Additionally in the Vega controls interface, users have the ability to dynamically change the granularity, anomaly threshold and baseline amounts that they wish to see in their graphs, charts and tables.

FAQ

  • Does Vega do anything to reduce "noise" from the events so that we can focus on anomalies that matter?
    • A: Yes. In addition to the Flag filters that can be toggled active or inactive above, Vega filters out what would be considered "normal" events. Normal events include amounts less than or equal to 10%, or events that do not result in negative impacts to cost (CUD Purchases, Marketplace Purchases, Private Discounts, Credits, Taxes and Support Fee.)
  • Does Vega send alert Notifications based on these anomalies?

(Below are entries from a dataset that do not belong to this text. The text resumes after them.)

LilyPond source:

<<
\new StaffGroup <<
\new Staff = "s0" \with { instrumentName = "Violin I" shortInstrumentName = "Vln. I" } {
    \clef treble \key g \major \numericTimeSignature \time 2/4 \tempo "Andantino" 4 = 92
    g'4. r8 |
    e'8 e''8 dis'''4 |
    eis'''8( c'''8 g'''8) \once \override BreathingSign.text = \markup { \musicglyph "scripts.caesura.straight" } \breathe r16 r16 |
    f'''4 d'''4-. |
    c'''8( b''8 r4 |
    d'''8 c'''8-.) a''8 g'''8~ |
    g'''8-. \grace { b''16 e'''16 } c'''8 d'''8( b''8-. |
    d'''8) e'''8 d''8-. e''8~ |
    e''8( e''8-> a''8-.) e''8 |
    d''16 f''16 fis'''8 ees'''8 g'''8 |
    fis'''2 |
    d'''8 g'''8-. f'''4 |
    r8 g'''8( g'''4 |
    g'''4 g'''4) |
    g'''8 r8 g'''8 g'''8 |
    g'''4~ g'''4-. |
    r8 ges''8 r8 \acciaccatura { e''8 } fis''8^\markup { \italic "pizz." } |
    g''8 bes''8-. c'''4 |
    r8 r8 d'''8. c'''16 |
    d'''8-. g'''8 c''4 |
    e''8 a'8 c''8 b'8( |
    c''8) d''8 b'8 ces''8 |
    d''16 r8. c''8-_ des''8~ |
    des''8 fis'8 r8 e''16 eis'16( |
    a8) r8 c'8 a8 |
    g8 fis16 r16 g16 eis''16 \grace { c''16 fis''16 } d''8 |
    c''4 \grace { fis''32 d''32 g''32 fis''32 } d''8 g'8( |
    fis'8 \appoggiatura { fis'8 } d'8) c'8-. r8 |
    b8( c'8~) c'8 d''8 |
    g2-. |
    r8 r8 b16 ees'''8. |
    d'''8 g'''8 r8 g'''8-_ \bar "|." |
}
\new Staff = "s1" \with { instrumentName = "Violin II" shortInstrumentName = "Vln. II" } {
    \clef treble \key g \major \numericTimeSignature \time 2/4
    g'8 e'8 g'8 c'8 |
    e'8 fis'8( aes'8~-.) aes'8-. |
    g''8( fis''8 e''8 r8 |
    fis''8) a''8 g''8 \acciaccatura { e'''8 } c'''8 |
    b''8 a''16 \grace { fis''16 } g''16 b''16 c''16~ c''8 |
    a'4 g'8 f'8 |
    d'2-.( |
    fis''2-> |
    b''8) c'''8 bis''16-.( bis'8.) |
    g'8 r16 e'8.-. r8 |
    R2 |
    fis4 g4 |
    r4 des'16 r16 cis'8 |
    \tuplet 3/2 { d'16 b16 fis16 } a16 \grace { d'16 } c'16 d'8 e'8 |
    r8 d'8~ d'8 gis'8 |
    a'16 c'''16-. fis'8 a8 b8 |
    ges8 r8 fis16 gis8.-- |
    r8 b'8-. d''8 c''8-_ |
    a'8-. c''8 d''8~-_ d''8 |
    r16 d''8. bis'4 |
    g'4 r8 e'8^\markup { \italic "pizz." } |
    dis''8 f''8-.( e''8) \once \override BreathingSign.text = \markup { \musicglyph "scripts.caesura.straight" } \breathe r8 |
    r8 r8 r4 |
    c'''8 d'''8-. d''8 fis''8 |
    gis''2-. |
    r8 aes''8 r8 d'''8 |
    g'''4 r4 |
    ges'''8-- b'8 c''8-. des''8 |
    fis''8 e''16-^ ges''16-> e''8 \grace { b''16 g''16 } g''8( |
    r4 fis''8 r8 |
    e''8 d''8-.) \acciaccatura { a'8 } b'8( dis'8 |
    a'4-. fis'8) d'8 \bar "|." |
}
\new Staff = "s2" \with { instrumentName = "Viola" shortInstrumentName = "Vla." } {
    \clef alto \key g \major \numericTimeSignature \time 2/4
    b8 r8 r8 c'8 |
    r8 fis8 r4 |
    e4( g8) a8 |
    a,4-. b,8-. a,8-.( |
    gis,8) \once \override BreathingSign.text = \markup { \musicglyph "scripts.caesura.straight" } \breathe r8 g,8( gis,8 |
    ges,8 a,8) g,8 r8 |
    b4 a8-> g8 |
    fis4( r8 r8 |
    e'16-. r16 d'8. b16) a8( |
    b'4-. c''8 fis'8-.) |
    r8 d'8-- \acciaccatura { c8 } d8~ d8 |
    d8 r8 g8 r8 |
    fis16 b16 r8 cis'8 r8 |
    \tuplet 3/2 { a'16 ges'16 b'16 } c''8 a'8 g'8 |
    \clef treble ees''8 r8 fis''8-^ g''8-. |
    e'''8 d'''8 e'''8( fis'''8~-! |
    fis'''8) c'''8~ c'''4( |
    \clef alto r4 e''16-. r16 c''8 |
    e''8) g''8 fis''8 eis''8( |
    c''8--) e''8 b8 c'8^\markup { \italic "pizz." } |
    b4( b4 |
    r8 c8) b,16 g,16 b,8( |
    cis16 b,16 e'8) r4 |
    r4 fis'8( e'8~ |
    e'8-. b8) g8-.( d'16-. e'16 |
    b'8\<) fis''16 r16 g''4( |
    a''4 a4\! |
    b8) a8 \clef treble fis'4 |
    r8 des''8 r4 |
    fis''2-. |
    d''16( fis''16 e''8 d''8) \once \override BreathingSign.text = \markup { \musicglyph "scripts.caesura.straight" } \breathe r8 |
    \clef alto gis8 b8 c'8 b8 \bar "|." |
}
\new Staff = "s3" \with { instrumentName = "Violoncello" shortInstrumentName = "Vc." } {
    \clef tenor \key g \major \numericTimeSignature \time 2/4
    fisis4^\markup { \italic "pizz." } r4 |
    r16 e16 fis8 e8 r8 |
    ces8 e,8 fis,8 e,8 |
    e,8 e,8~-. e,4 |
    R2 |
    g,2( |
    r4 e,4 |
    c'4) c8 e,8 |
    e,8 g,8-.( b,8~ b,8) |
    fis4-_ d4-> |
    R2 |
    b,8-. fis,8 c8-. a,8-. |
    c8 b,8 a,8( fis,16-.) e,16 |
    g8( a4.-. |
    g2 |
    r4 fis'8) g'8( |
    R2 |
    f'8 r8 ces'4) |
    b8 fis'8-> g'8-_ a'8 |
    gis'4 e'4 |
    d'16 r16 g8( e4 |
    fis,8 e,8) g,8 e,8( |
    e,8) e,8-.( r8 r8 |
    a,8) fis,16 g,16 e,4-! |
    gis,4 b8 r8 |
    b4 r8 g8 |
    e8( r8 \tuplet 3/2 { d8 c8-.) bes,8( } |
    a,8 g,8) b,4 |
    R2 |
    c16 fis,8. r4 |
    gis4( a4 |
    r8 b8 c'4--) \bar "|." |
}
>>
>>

    • A: Yes. Vega will alert users of Anomalies on a daily basis. Vega is mindful on providing anomaly notifications that are focused and impactful to avoid "alert fatigue" which can cause important events to go unnoticed.
  • How frequently does Vega poll data for generating anomaly alerts?
    • A: Vega polls your data providers hourly for usage metrics and merges this data with your provider bills at the cadence they release cost data.
  • Can Anomalies be accessed via the API?
    • A: Yes, users with API access will be able to query for Anomaly events for resources based on their roles and permissions configured in the Vega platform
  • Can Vega customize the look-back periods for my use case in the anomaly model?
    • A: We're working on this and our product team would love to hear from you!